De fait, le « consensus d’Alger » qui avait réuni en 2016 les pays de l’Opep et des pays non Opep, avec à leur tête la Russie, n’a pas résisté à cette crise.
En effet, le partage des sacrifices consécutifs à une baisse de la production pour soutenir les prix est différent, vu le niveau de vulnérabilité plus fort de l’Arabie saoudite et des autres membres de l’Opep par rapport à la Russie, dont l’économie est plus diversifiée et qui peut se suffire d’un baril à 42,4 dollars (ndlr: Moscou a basé ses prévisions budgétaires 2020 sur un baril de Brent à 42,4 dollars).
La guerre des prix engagée inconsidérément par l’Arabie Saoudite, comme chaque fois dans l’histoire, se conclura encore par un affaiblissement des pays producteurs. Et des niveaux de prix en dessous de 30 dollars le baril ne sont plus à exclure.
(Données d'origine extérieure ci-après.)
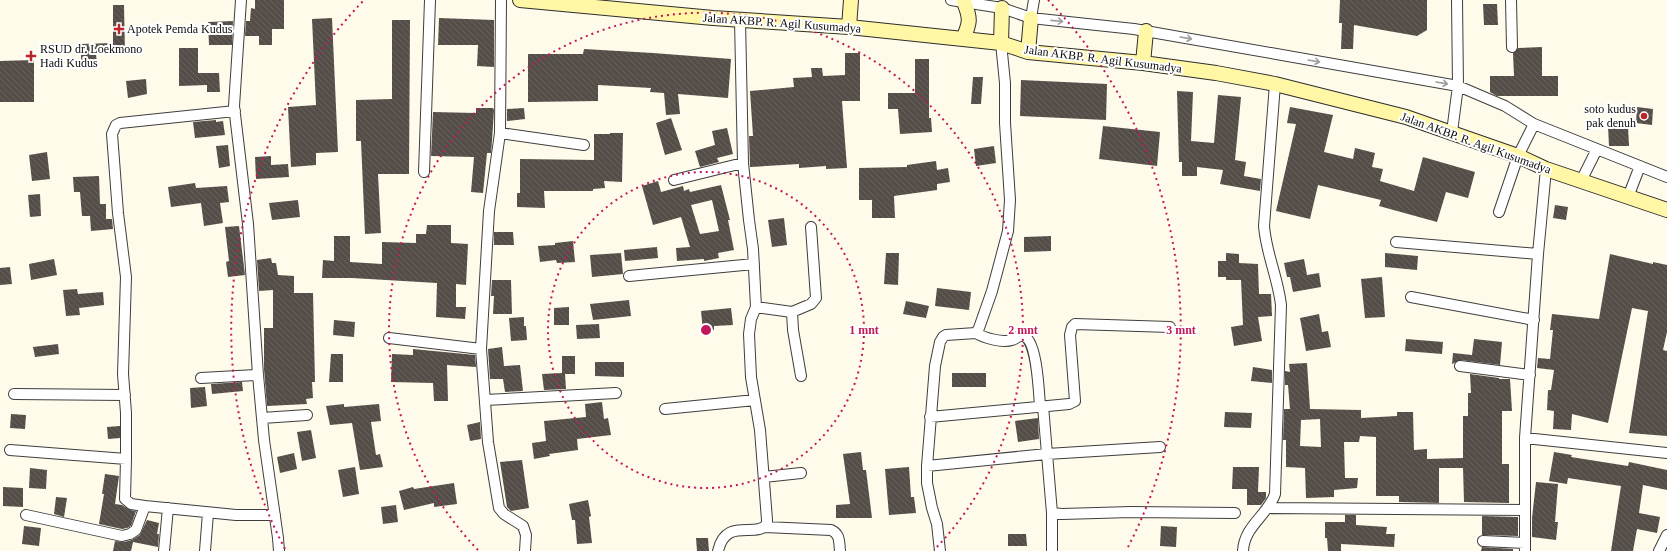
<svg xmlns="http://www.w3.org/2000/svg" width="1667" height="551" font-family="'Times New Roman',serif">
  <defs>
    <pattern id="building-back-hatch" width="6" height="6" patternUnits="userSpaceOnUse"><rect width="6" height="6" fill="#544d48"/><path d="M-1 5l2 2M0 0l6 6M5-1l2 2" fill="none" stroke="#68625e"/></pattern>
  </defs>
  <rect width="100%" height="100%" fill="#fffbea"/>
  <!-- building -->
  <path fill="url(#building-back-hatch)" fill-rule="evenodd" d="M255 0H284V29H272V45H259V36H245L246 21H250L251 8 255 9Z
    M1340 0H1427V30L1417 36 1354 25 1353 49H1341L1342 23H1339Z
    M1483 4H1497L1498 25H1484Z
    M113 5H124L125 54H96L97 65H81V44L113 43Z
    M332 18 338 152 316 153V165L291 167 288 107 316 105 312 19Z
    M439 18 494 20V67L477 66 478 45H438Z
    M392 20H410L409 174H378L381 233 365 234 361 141H356V100L392 99Z
    M233 21 232 45H209L208 22Z
    M1542 47V76H1558V96H1497L1490 92V76H1514L1513 53 1518 48Z
    M179 48H198V73H219L220 92H207V85L179 86Z
    M584 49 653 53 731 59 728 98 678 94 680 114 666 115 664 93 650 92 651 88 598 85V101L528 102V54H583Z
    M845 53H860V101H842L847 168 826 169V166L799 168V164L750 167 749 136H753L750 91 794 87 793 78 812 77 811 68H822L823 76 845 75Z
    M915 59H929V118H931L932 132 900 134 898 109H888V93H915Z
    M34 60V102H0V61Z
    M973 77H983L981 104H971Z
    M146 79 147 94 128 98 126 81Z
    M1021 80 1107 84 1106 120 1020 116Z
    M1177 91 1193 92 1191 141 1214 143 1218 95 1241 97 1235 160 1246 162 1244 176 1261 179 1260 191 1220 184 1223 170 1197 167V176H1182V162H1179Z
    M1290 107 1333 115 1324 152 1353 159 1355 148 1375 153 1372 167 1383 169 1380 181 1414 191 1423 157 1475 172 1468 198 1446 192 1437 222 1379 206 1381 200 1318 185 1310 219 1276 211 1296 124 1287 123Z
    M1637 107 1653 109 1652 125 1636 123Z
    M476 108H493L494 110 492 141 491 153H487L483 193 471 192 474 157 431 156 433 112 476 113Z
    M524 108 525 119 507 121V109Z
    M671 118 682 150 665 155 656 123Z
    M216 120V122L223 121 225 135 195 138 193 122Z
    M1103 126 1160 132 1157 166 1099 159Z
    M1608 126H1628L1629 146H1609Z
    M727 128 733 154 717 158 719 162 700 167 695 151 715 145 712 131Z
    M610 133H623L622 182 604 181 605 188 593 189V191H544L545 208 517 207V193H520V159L594 160V134H610Z
    M228 145 230 166 219 168 216 146Z
    M994 146 996 163 976 166 974 149Z
    M47 152 50 179 32 181 29 155Z
    M271 156V165L288 164 289 177 256 179 255 157Z
    M936 161 937 170 948 168 950 182 937 184V190L894 196 895 218H872V200H859V168L907 167V165Z
    M99 176 100 204H106V219H112L113 229 91 231 90 216H82L80 192H74L73 177Z
    M658 181 661 192 683 186 684 191 689 189 690 192 721 185 730 220H728L734 250 718 253 719 258 704 261V259L677 261 676 248 690 247 681 217 653 225 642 186ZM712 200 719 231 700 234 691 205Z
    M195 183 196 188 227 186 229 202 220 203 223 223 204 226 201 203 171 207 168 187Z
    M40 194 41 216 30 217 28 195Z
    M298 200 300 217 272 220 269 203Z
    M1555 205 1568 207 1566 220 1553 218Z
    M784 218 787 245 772 247 768 220Z
    M427 225H451V243L468 244 466 285 456 284V307H466L465 319 436 317 437 283 352 278H322L323 260 334 261V236H350V262L382 264V242L416 243V234H426Z
    M239 226 245 275 228 277 226 262 229 261 225 227Z
    M494 232H513L514 245H494Z
    M1051 236V251L1024 252V237Z
    M573 241 575 262 557 263 556 260 540 262 538 246 555 245V243Z
    M657 247 658 258 625 261 624 250Z
    M621 253 623 274 592 277 590 255Z
    M886 253H899L898 285 884 284Z
    M1226 253 1239 254V263L1258 264 1259 294H1271L1272 316 1258 317 1262 341 1234 346 1231 327 1243 325 1241 280H1226V277H1218V261H1226Z
    M1385 253 1418 256 1417 270 1385 267Z
    M1610 254 1653 264V262L1667 265V332L1663 350 1667 351V436L1629 433 1648 311 1632 308 1608 423 1572 414 1571 430 1553 429 1554 411 1547 410 1548 390H1551L1554 370 1537 368 1538 358 1550 359 1553 330H1550L1552 314 1599 319Z
    M271 258 272 263H276L278 275 294 276V293H313L315 382H312L313 398 306 399 307 404 267 406 264 369V328H273V290L259 291 257 260Z
    M54 259 57 275 31 280 29 264Z
    M1304 259 1307 275 1319 273 1321 287 1293 292 1290 277H1287L1284 263Z
    M10 267 12 284 0 285V268Z
    M1382 277 1385 317 1365 318 1361 279Z
    M492 280H511L512 314H493L494 296H491Z
    M937 288 971 292 969 310 935 306Z
    M77 289 78 294 103 292 104 305 79 308 80 315 66 316 63 290Z
    M629 300 631 316 593 320 590 304Z
    M906 301 929 306 926 318 903 314Z
    M569 307V325H554V308Z
    M731 308 733 325 714 326V330L703 331 701 311Z
    M1319 314 1322 332 1328 331 1331 347 1306 351 1300 318Z
    M524 317V326H526L527 340 511 341 509 318Z
    M334 320 355 322 354 337 333 335Z
    M599 324 600 338 577 339 576 325Z
    M1406 339 1443 342 1442 354 1405 351Z
    M1474 339 1502 342 1500 365 1461 360 1452 364 1453 353 1472 355Z
    M58 344 59 354 35 357 33 347Z
    M502 347 504 366 520 365 523 391 505 392 503 379H490L488 349Z
    M413 349 475 355 476 367 447 365 448 401H434L433 383 391 382 392 354 413 355Z
    M331 354H343V382H329Z
    M562 356H575V374H565L566 389 544 390 542 374 562 373Z
    M595 362H624V377L595 376Z
    M1307 363 1310 409 1361 410V418L1397 416V412H1413L1414 450 1427 449V459L1463 458V416H1468V393H1471L1470 374 1499 378V379H1510L1512 411H1502V464H1509V503L1464 502 1463 468H1439V503L1399 502V496H1376V437L1360 436 1359 442H1344L1345 478H1358L1357 488 1334 490V497L1306 498 1305 468 1286 467V440H1283L1284 409H1290L1288 385H1285V371L1290 372 1289 364ZM1320 419 1321 447 1300 446 1301 420Z
    M1253 367 1272 370V383L1251 381Z
    M952 373H986V387H952Z
    M242 382 243 391 212 394 211 384Z
    M205 387 207 406 191 408 190 388Z
    M602 402 604 419 608 418 611 435 577 439 578 450 549 454 550 456 534 459 532 443 546 441 544 421 586 417 585 404Z
    M344 404V407L379 404 381 421 371 422 376 455 380 454 383 467 360 470 352 423 330 425 326 406Z
    M1225 412 1252 413 1251 428 1224 427Z
    M11 414 26 415 25 429 10 428Z
    M1038 418 1039 439 1018 442 1015 421Z
    M480 422 481 439 470 441 467 425Z
    M120 426V438L108 439 107 427Z
    M311 430 316 458 302 461 297 432Z
    M861 452 863 470H866L872 518H836V505L850 504 843 454Z
    M1554 452 1572 455 1571 457 1628 466 1629 462 1667 470V490L1643 485 1639 513 1660 517 1657 533 1637 529 1633 551H1611L1621 486 1568 478 1567 484 1549 481Z
    M294 453 297 469 280 473 277 457Z
    M522 460 529 508 511 511 507 507 500 462Z
    M355 467 359 494 343 497 338 470Z
    M909 467 911 497H914L916 513 889 515 885 469Z
    M1233 467H1259L1258 492H1266V498L1261 505H1247V489H1232Z
    M30 468 47 470 46 489 29 488Z
    M105 474 119 476 115 504 122 505 130 510 136 511 131 526 127 528 122 529 99 524 104 494H102Z
    M1536 482 1558 484 1555 522H1558L1556 540 1532 537V518Z
    M454 483 457 504 434 507V503L404 510 399 491 413 487 414 489Z
    M3 487 23 488V507L3 506Z
    M56 497 67 498 64 517 54 514Z
    M588 500 591 516 589 517 592 543 577 544 575 520H572L569 504Z
    M396 505 398 522 383 524 381 507Z
    M1345 515H1356V525L1387 527 1386 534H1395L1394 547 1341 544V551H1328L1327 538H1325V522H1345Z
    M1482 516 1518 517V536L1482 535Z
    M147 520 159 523 157 534H159L158 547 133 542 131 551H113L115 541 124 542 132 540 140 535Z
    M24 526 41 528 39 546 22 544Z
    M1161 526 1177 527 1176 547 1160 546Z
    M1008 534H1026L1027 546H1008Z
    M696 538H708L709 551H697Z
    M1482 547 1513 549V551H1481Z"/>
  <g fill="none" stroke-linecap="round" stroke-linejoin="round">
    <defs>
      <path id="minor" d="M241 0 234 106 248 224 258 375 264 440 278 538 279 551
        M501 0 500 133 489 211 481 349 488 442 499 508 504 514 523 526 526 535 525 551
        M951 0 1002 8 1031 18 1134 29 1458 86 1505 106 1534 124 1667 177
        M1511 0 1512 47
        M1031 18 1034 0
        M1452 132 1458 86 1457 0
        M500 133 584 145
        M424 172 430 0
        M674 180 743 163
        M1581 181 1597 149
        M1628 197 1640 166
        M1499 212 1518 156 1534 124
        M1396 242 1538 254
        M629 276 754 264
        M1411 297 1534 320
        M756 307 792 312 793 330 801 376
        M792 312 811 304 816 298 811 227
        M976 333C984 338 1002 343 1012 340 1016 339 1018 335 1023 336 1037 338 1039 394 1040 406
        M389 338 481 349
        M1460 366 1530 375
        M201 378 258 375
        M14 394 125 395
        M485 400 616 393
        M665 409 755 400
        M930 417 1069 404 1075 401 1070 335 1072 327 1075 324 1170 327
        M262 418 307 415
        M1525 438 1667 453
        M1160 447 1047 454 1052 513 1062 514 1131 512 1235 513
        M10 450 126 459 125 499 131 504 145 506
        M126 459V413L123 374 126 277 118 213 112 134 116 125 120 123 235 111
        M927 466 1047 454 1043 406
        M764 477 801 473
        M1267 508 1524 510
        M26 515 122 536 130 534 136 530 145 506 236 515H275
        M765 527 831 530C840 534 839 541 840 551
        M1483 541 1525 543
        M164 551 168 508
        M205 551 208 513
        M718 551C726 516 756 539 767 524V520L760 430 751 377 749 334 751 319 756 307 753 249 749 220 743 163 740 20
        M940 551 937 524 932 508 927 483V466L935 366 940 342 943 337 946 335 976 333 979 328 992 291 1008 231 1010 200 1005 123V83L1001 43
        M1052 551V513
        M1243 551C1244 526 1268 515 1275 494L1281 305C1278 278 1266 253 1264 226L1275 84
        M1525 551V438L1538 254 1546 169
        M1659 551 1667 535"/>
      <path id="secondary" d="M520 0 713 18 849 27 1001 43 1028 52 1143 63 1216 73 1275 84 1406 117 1518 156 1546 169 1667 210
        M849 27 851 0
        M963 39C970 23 971 19 964 2
        M1001 43 1002 8
        M1028 52 1031 18
        M1143 63 1146 31"/>
    </defs>
    <!-- minor casing -->
    <use href="#minor" stroke="#3e3e3e" stroke-width="12"/>
    <!-- secondary casing -->
    <use href="#secondary" stroke="#2d2d2d" stroke-width="16"/>
    <!-- minor -->
    <use href="#minor" stroke="#fff" stroke-width="10"/>
    <!-- secondary -->
    <use href="#secondary" stroke="#fff7a5" stroke-width="14"/>
  </g>
  <!-- one-way arrows -->
  <defs><path id="oneway-shaft" d="M-6 0H5M1.5-3L5.5 0L1.5 3" fill="none" stroke-width="1.6" stroke-linecap="round" stroke-linejoin="round"/></defs>
  <g stroke="#9d9d9d">
    <use href="#oneway-shaft" transform="translate(1057 21) rotate(6)"/>
    <use href="#oneway-shaft" transform="translate(1186 38) rotate(10)"/>
    <use href="#oneway-shaft" transform="translate(1314 61) rotate(10)"/>
    <use href="#oneway-shaft" transform="translate(1442 83) rotate(10)"/>
  </g>
  <!-- distance rings -->
  <g fill="none" stroke="#c2185b" stroke-width="2" stroke-dasharray="2 4">
    <circle cx="706" cy="330" r="158"/>
    <path d="M478 550A317 317 0 1 1 934 550"/>
    <path d="M285 549A475 475 0 0 1 364 0M1048 0A475 475 0 0 1 1127 549"/>
  </g>
  <!-- markers -->
  <g fill="#bb2429" stroke="#fff" stroke-width="1.5">
    <path d="M117 23h4v4h4v4h-4v4h-4v-4h-4v-4h4z"/>
    <path d="M29 50h4v4h4v4h-4v4h-4v-4h-4v-4h4z"/>
    <circle cx="1644" cy="116" r="4"/>
  </g>
  <g text-anchor="middle" dominant-baseline="central" stroke-width="4" stroke-linejoin="round" paint-order="stroke">
    <!-- street labels -->
    <g font-size="12" fill="#0b0b0b" stroke="#fff">
      <text transform="translate(782 23) rotate(4)">Jalan AKBP. R. Agil Kusumadya</text>
      <text transform="translate(1103 59) rotate(7)">Jalan AKBP. R. Agil Kusumadya</text>
      <text transform="translate(1476 143) rotate(20)">Jalan AKBP. R. Agil Kusumadya</text>
    </g>
    <!-- poi labels -->
    <g font-size="12" fill="#0b0b0b" stroke="#fff" text-anchor="start">
      <text x="127" y="29">Apotek Pemda Kudus</text>
      <text x="40" y="49">RSUD dr. Loekmono<tspan x="40" dy="14">Hadi Kudus</tspan></text>
      <text x="1636" y="109" text-anchor="end">soto kudus<tspan x="1636" dy="14">pak denuh</tspan></text>
    </g>
  </g>
  <circle cx="706" cy="330" r="6" fill="#c2185b" stroke="#fff" stroke-width="2"/>
  <g font-size="12" text-anchor="middle" font-weight="bold" fill="#c2185b" stroke="#fff" stroke-width="4" stroke-linejoin="round" paint-order="stroke">
    <text x="864" y="334">1 mnt</text>
    <text x="1023" y="334">2 mnt</text>
    <text x="1181" y="334">3 mnt</text>
  </g>
</svg>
Certes, on peut anticiper un retour de la Russie à la table des négociations et un ralentissement de la production américaine. Mais les incertitudes, excessivement fortes, quant à l’évolution de l’économie mondiale, orientent les marchés qui tendent à surréagir aux crises, entraînant un +effet papillon+, vers un enchaînement chaotique qui risque fort d’être inédit dans l’Histoire ».